Section VI is in many ways the most important provision in the Statement. It is intended to preclude further disputes about the application of the counting rules in the Treaty. It does so by making clear that the subordination of conventional armaments and equipment of a type limited by the Treaty may not constitute grounds for claiming that they do not count under the Treaty, unless such an exemption is specifically set forth in the Statement, the Treaty or its associated documents. In particular, since there is no such specific exemption for civil defense units in the Treaty, Section VI means that any conventional armaments and equipment in the Treaty-limited categories held by Soviet Civil Defense units within the area of application shall be subject to the numerical limitations set forth in the Treaty.

SECTION VII

Section VII provides that the Statement of the Government of the Union of Soviet Socialist Republics regarding the aforementioned obligations assumed outside the framework of the Treaty shall enter into force simultaneously with the Treaty, shall be legally binding and shall have the same duration as the Treaty.

Three points should be noted with respect to Section VII. First, it clearly states that the Statement is legally binding upon the Soviet Union.

Second, Section VII reiterates that the Statement is outside the framework of the Treaty.

Taken together, these two points mean that the Statement, like the Treaty, is a legal instrument governed by international law. As such, the Treaty and the Statement are equally legally binding. However, the Statement is not part of the Treaty. Violations of the Statement do not necessarily constitute violations of the Treaty. Of course, they may constitute "extraordinary events" jeopardizing the "supreme national interests" of the States Parties, thereby permitting withdrawal from the Treaty pursuant to Article XIX thereof.

Third, because Article XIX of the Treaty provides that the Treaty is of unlimited duration, this means that the Statement is of unlimited duration as well. This point has some significance in that the Statement does not make provision for its amendment.

 

STATEMENT OF THE GOVERNMENT OF
THE UNITED STATES OF AMERICA

The Statement of the United States, which is legally binding, was made in response to the Soviet Union's legally binding Statement. The other 20 Treaty Signatories also made statements identical in content to the U.S. Statement. As a result, these responding statements, when read in conjunction with the Soviet Statement, constitute an international agreement among the other 22 Signatories.
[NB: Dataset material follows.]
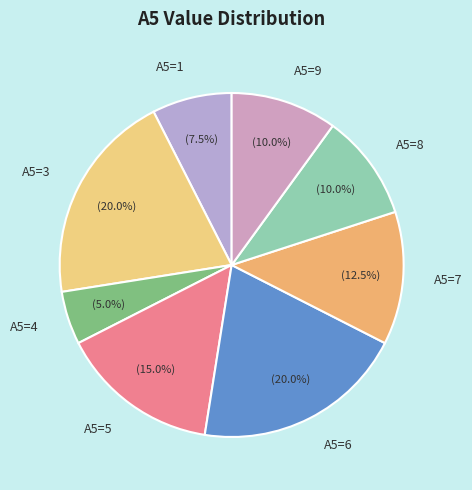

How many slices are in this pie chart?

8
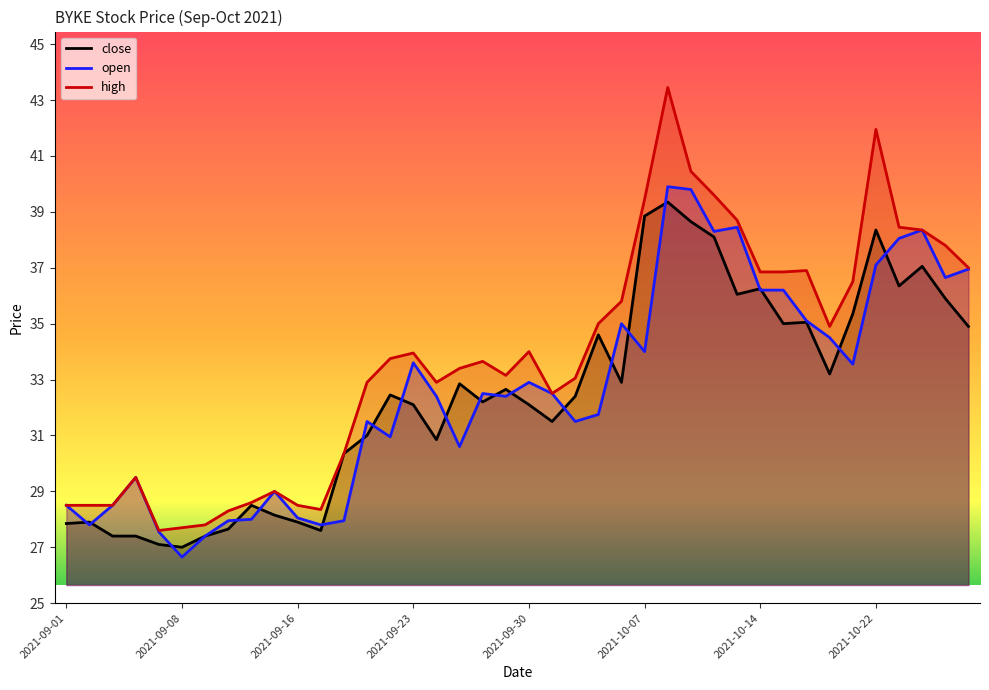

Read the close value at 33.

33.2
The first paragraph of the Statement provides that the Government of the United States of America hereby agrees that the Statement of the Government of the Union of Soviet Socialist Republics of today's date (i.e., June 14, 1991) provides a satisfactory basis for proceeding toward ratification and implementation of the Treaty on Conventional Armed Forces in Europe of November 19, 1990 (the Treaty).

The second paragraph of the Statement provides that the aforementioned Statement of the Government of the Union of Soviet Socialist Republics and the Statement of the Government of the United States of America shall be equally legally binding; they shall enter into force simultaneously with the Treaty, and shall have the same duration as the Treaty.
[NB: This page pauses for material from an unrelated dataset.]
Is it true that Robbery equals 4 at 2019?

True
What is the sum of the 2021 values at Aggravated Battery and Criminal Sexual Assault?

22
The response Statement legally obligates the United States and the other 20 Signatories in two ways. The first paragraph obligates the Signatories to accept the settlement offered by the Soviet Union. This point is particularly important because Section VI of the Soviet Statement reinforces the comprehensive scope of the Treaty's counting rules.
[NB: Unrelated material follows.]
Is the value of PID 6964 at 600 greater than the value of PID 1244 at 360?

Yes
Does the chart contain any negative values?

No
The first paragraph also obligates the responding Signatories to proceed toward ratification of the Treaty. However, this provision does not obligate the United States or any other responding Signatory to ratify the Treaty. The phrase "proceeding toward ratification" merely means, in the case of the United States, that the President will proceed to seek the advice and consent of the U.S. Senate with respect to ratification of the Treaty.